Esercizio assegnato 1:
Per ciascuna affermazione, indica se concorda con il brano su Hollande e riporta tra virgolette le parole del brano che lo stabiliscono.
(a) Prima di Hollande, nessun presidente in carica della V Repubblica aveva rinunciato a ricandidarsi per ragioni diverse dalla salute.
(b) In Austria saranno chiamati alle urne 8 milioni di cittadini.
(c) I sondaggi davano Hollande al 17%.

──────── Brano estratto ────────

Hollande ha annunciato che non si ricandiderà alle presidenziali del prossimo aprile. Domani, in Austria, 6 milioni di cittadini saranno chiamati alle urne e il candidato di destra dato per favorito ha annunciato di voler indire una consultazione per uscire dall'Unione Europea. In Italia si vota per il referendum. Visto lo scenario europeo che si designa, può essere l'ultima occasione per vedere ancora in piedi un barlume di socialdemocrazia non a trazione tedesca

di Marco Dotti

Nessun Presidente l'aveva mai fatto. Nessun presidente in carica, nella storia della V Repubblica, aveva rinunciato a ricandidarsi per ragioni che non fossero di salute. Ma François Hollande, giunto al termine di un disastroso quinquennio, ha deciso di lasciare. I sondaggi lo davano al 7% e, vista la situazione dove le destre neoxenofobe e neopopuliste sembrano in ascesa, ha deciso di togliersi subito da uno scontro che sarebbe stato fratricida per il fronte della sinistra europeista e liberal. Oggi, Hollande è un presidente pro tempore, in carica fino alle elezioni del prossimo aprile. Di fatto, se non viene meno il suo peso istituzionale, quello politico ne risulta largamente depotenziato. In un'Europa che ancora non ha capito come reagire al colpo della Brexit e cosa accadrà sul medio, lungo termine è un ulteriore colpo difficile da incassare.

────────

Esercizio assegnato 2: Seleziona tutte le righe dei record che contengono la stringa "part".

──────── Dati per l'esercizio ────────

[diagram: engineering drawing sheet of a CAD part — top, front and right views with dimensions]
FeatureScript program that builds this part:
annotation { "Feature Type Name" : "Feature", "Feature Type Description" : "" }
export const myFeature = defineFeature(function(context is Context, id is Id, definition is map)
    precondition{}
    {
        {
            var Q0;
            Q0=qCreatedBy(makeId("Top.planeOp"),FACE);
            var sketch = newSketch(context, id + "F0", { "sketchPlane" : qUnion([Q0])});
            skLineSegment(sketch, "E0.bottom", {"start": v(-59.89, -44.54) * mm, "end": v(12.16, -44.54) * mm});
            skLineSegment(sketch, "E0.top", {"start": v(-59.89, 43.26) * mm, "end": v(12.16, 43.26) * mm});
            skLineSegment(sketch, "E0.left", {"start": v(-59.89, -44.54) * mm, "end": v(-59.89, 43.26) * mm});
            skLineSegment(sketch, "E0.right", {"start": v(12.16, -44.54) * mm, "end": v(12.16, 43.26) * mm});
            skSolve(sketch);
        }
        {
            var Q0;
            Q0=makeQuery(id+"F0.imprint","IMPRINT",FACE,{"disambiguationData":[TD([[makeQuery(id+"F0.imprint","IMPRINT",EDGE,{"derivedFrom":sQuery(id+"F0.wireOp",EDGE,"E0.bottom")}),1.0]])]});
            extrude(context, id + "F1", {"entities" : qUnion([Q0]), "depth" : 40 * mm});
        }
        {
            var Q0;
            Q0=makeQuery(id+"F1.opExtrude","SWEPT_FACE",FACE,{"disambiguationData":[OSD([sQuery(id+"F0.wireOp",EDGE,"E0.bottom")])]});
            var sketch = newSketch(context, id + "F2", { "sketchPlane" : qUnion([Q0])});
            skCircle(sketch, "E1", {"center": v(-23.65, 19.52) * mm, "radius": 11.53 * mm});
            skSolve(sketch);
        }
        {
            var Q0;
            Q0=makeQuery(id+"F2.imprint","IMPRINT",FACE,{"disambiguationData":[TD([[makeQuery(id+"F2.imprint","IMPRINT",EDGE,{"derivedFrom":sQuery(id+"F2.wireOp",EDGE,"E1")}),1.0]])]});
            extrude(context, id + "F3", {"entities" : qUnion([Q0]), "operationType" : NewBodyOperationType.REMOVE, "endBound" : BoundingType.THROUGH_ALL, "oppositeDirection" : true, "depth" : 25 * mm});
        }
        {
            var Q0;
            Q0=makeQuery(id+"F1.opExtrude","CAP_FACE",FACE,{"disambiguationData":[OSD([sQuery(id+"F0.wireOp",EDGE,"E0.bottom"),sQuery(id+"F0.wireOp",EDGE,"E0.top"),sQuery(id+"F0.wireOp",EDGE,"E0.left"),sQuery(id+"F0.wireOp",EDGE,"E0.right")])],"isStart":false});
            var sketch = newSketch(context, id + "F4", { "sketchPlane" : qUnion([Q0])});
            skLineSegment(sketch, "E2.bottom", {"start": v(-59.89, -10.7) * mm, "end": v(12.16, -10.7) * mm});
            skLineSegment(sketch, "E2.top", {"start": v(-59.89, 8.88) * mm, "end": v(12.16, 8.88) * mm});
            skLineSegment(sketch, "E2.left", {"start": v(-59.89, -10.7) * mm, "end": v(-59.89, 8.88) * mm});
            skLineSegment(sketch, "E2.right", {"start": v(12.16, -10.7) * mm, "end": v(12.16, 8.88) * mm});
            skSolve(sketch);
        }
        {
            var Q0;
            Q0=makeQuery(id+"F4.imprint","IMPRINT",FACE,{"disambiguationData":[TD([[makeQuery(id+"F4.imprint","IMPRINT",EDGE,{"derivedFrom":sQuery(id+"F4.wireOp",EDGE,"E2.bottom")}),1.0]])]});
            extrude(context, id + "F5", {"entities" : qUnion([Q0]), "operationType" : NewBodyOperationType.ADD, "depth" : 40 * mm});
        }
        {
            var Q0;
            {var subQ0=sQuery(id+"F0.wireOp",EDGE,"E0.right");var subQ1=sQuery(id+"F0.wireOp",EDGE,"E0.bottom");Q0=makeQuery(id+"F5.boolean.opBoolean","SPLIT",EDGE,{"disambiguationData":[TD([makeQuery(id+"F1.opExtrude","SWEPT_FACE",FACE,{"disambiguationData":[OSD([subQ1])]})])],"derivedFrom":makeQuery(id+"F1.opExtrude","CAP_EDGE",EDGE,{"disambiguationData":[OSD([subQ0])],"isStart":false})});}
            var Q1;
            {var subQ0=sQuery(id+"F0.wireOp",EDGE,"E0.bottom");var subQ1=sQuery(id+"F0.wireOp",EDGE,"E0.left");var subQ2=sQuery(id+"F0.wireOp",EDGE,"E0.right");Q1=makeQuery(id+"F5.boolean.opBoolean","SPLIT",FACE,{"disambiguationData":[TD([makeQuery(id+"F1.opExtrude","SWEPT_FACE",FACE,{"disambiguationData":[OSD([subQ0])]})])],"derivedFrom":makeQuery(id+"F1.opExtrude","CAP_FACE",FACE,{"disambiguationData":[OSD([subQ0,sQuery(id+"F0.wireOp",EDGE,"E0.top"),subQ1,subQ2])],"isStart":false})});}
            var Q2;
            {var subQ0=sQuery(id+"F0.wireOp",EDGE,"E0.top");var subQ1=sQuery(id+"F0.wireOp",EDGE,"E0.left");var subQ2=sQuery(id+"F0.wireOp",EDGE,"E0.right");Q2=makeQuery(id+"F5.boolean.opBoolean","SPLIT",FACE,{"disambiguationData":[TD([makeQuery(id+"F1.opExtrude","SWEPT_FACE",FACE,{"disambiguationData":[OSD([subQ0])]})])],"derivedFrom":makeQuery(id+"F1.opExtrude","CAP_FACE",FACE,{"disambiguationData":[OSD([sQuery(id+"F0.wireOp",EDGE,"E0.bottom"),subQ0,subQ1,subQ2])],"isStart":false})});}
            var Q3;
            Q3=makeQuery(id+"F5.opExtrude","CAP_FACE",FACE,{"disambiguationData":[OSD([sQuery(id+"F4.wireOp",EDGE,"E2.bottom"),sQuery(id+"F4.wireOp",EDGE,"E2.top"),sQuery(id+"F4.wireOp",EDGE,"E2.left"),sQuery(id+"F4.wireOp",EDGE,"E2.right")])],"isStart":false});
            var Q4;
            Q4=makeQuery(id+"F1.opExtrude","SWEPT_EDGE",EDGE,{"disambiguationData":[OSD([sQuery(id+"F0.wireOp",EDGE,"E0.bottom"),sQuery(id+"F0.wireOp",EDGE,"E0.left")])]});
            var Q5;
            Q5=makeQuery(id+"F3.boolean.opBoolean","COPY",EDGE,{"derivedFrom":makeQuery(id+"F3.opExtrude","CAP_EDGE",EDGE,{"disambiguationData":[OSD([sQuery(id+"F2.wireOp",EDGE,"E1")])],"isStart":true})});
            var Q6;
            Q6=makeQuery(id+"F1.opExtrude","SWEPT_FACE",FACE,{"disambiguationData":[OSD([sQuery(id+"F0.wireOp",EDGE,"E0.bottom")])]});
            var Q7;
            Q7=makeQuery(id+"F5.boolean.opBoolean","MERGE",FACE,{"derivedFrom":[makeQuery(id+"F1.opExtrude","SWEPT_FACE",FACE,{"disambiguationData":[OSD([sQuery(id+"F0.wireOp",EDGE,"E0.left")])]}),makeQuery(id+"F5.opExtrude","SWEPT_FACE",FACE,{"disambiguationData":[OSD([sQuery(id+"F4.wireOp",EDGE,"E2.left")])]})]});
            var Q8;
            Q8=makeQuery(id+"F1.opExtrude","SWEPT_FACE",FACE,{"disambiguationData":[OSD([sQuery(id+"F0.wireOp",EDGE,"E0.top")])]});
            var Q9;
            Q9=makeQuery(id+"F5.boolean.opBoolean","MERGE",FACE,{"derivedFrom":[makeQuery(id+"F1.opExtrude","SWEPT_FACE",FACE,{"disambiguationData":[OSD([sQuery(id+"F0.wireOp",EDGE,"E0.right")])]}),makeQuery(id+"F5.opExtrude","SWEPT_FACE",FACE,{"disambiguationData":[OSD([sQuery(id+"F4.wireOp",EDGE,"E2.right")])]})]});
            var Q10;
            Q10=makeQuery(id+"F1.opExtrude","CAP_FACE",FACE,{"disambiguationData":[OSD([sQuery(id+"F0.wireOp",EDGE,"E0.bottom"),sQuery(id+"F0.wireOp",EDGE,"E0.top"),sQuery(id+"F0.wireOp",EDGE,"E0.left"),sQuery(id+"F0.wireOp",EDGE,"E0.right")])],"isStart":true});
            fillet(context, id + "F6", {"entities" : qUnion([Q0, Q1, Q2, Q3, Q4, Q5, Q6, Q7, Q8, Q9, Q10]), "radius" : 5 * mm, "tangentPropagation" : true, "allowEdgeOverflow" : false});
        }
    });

────────

Risposta 1:
(a) Sì: "Nessun presidente in carica, nella storia della V Repubblica, aveva rinunciato a ricandidarsi per ragioni che non fossero di salute."
(b) No: "Domani, in Austria, 6 milioni di cittadini saranno chiamati alle urne"
(c) No: "I sondaggi lo davano al 7%"

Risposta 2:
[diagram: engineering drawing sheet of a CAD part — top, front and right views with dimensions]
FeatureScript program that builds this part:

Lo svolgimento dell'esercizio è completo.